Human pose images with coordinates:
|---|
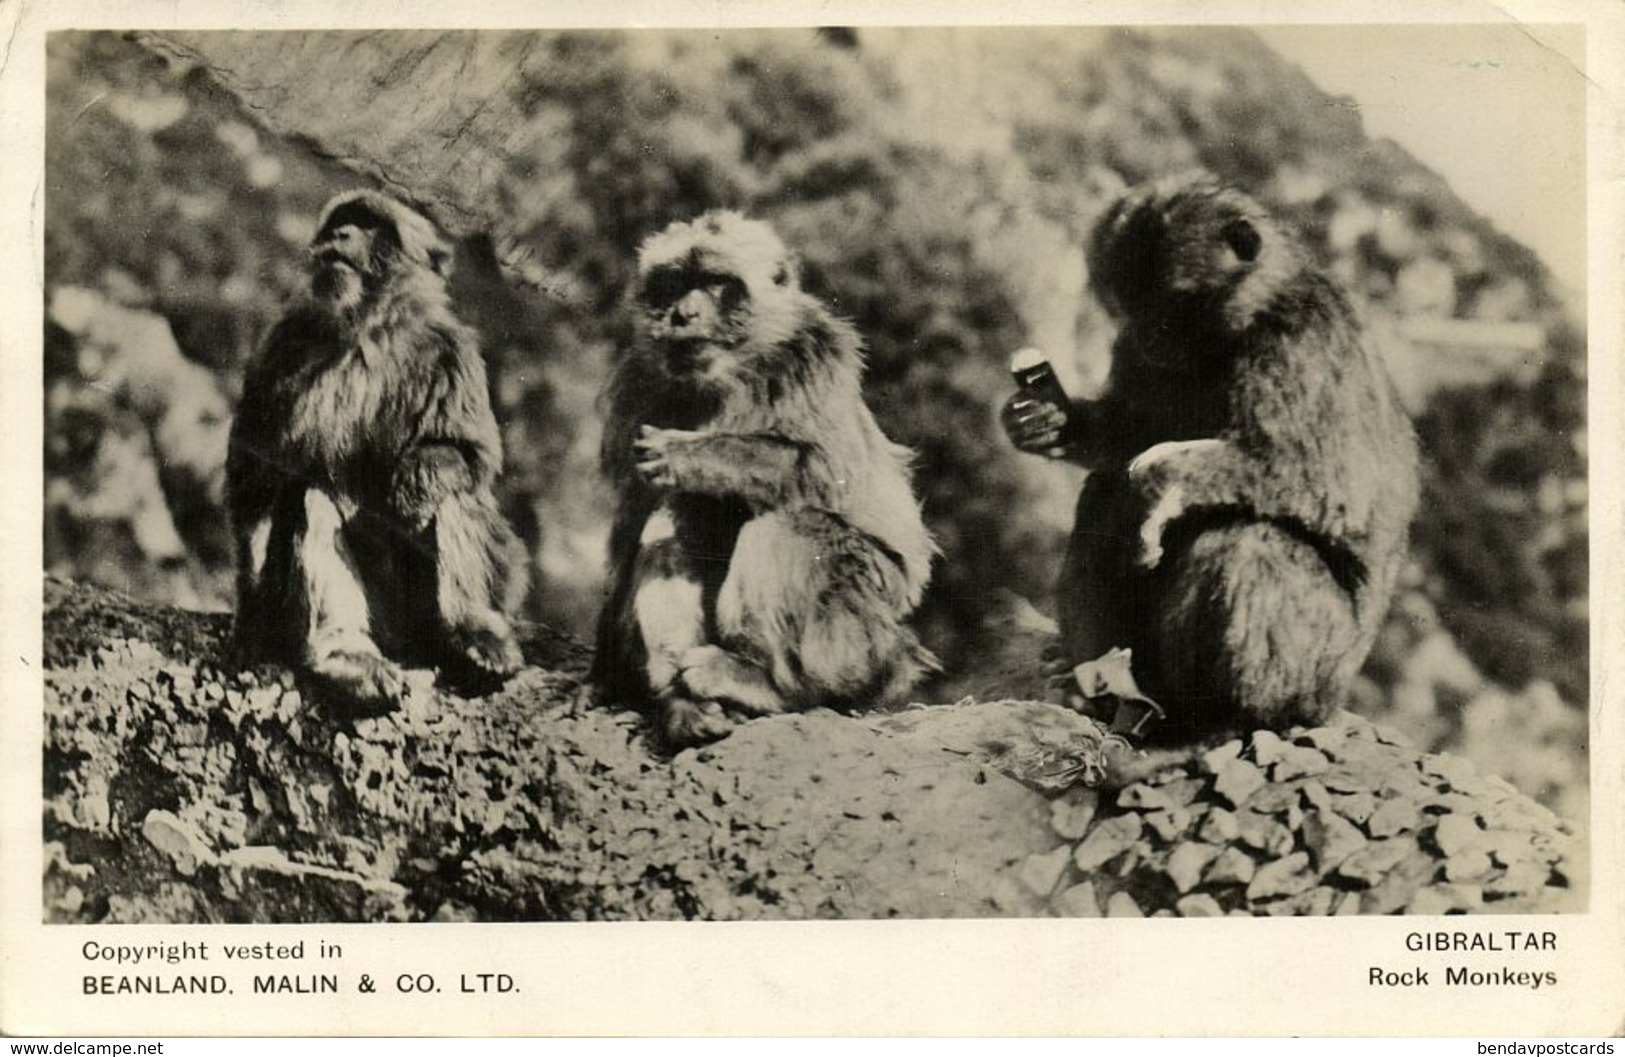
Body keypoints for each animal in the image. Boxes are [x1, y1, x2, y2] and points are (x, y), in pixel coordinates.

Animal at [224, 189, 520, 709]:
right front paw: (252, 625)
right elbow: (255, 484)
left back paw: (472, 630)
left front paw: (415, 482)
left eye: (370, 225)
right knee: (311, 498)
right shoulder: (281, 347)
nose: (342, 235)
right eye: (341, 223)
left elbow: (468, 454)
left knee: (454, 490)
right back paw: (349, 655)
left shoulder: (451, 351)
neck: (368, 328)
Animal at [594, 209, 942, 744]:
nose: (683, 314)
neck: (732, 371)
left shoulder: (815, 354)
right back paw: (683, 698)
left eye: (716, 284)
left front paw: (690, 455)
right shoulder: (640, 386)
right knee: (680, 512)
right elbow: (635, 522)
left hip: (869, 632)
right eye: (675, 284)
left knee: (789, 524)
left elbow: (824, 471)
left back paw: (769, 683)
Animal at [1001, 174, 1423, 741]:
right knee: (1104, 494)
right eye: (1131, 305)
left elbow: (1321, 480)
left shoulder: (1298, 342)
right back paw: (1106, 689)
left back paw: (1224, 719)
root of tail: (1331, 702)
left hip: (1316, 673)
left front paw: (1156, 479)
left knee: (1244, 544)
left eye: (1173, 304)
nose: (1150, 337)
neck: (1241, 322)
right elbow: (1131, 432)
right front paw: (1045, 417)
|---|
Instructions to follow ▸
Verbatim copy with pictures excluded: write out the records above in full.

Answer to the problem ▸
Body keypoints for each animal in the image. Boxes are [x1, y1, x2, y2] and points are (x, y), in pixel coordinates.

Animal at [224, 189, 520, 709]:
right front paw: (252, 625)
right elbow: (255, 484)
left back paw: (472, 630)
left front paw: (415, 482)
left eye: (370, 225)
right knee: (311, 498)
right shoulder: (281, 347)
nose: (342, 235)
right eye: (341, 223)
left elbow: (468, 454)
left knee: (454, 490)
right back paw: (349, 655)
left shoulder: (451, 351)
neck: (368, 328)
Animal at [594, 209, 942, 744]:
nose: (683, 314)
neck: (732, 371)
left shoulder: (815, 354)
right back paw: (683, 698)
left eye: (716, 284)
left front paw: (690, 455)
right shoulder: (640, 386)
right knee: (680, 512)
right elbow: (635, 522)
left hip: (869, 632)
right eye: (675, 284)
left knee: (789, 524)
left elbow: (824, 471)
left back paw: (769, 683)
Animal at [1001, 174, 1423, 741]:
right knee: (1104, 494)
right eye: (1131, 305)
left elbow: (1321, 480)
left shoulder: (1298, 342)
right back paw: (1106, 689)
left back paw: (1224, 719)
root of tail: (1331, 702)
left hip: (1316, 673)
left front paw: (1156, 479)
left knee: (1244, 544)
left eye: (1173, 304)
nose: (1150, 337)
neck: (1241, 322)
right elbow: (1131, 432)
right front paw: (1045, 417)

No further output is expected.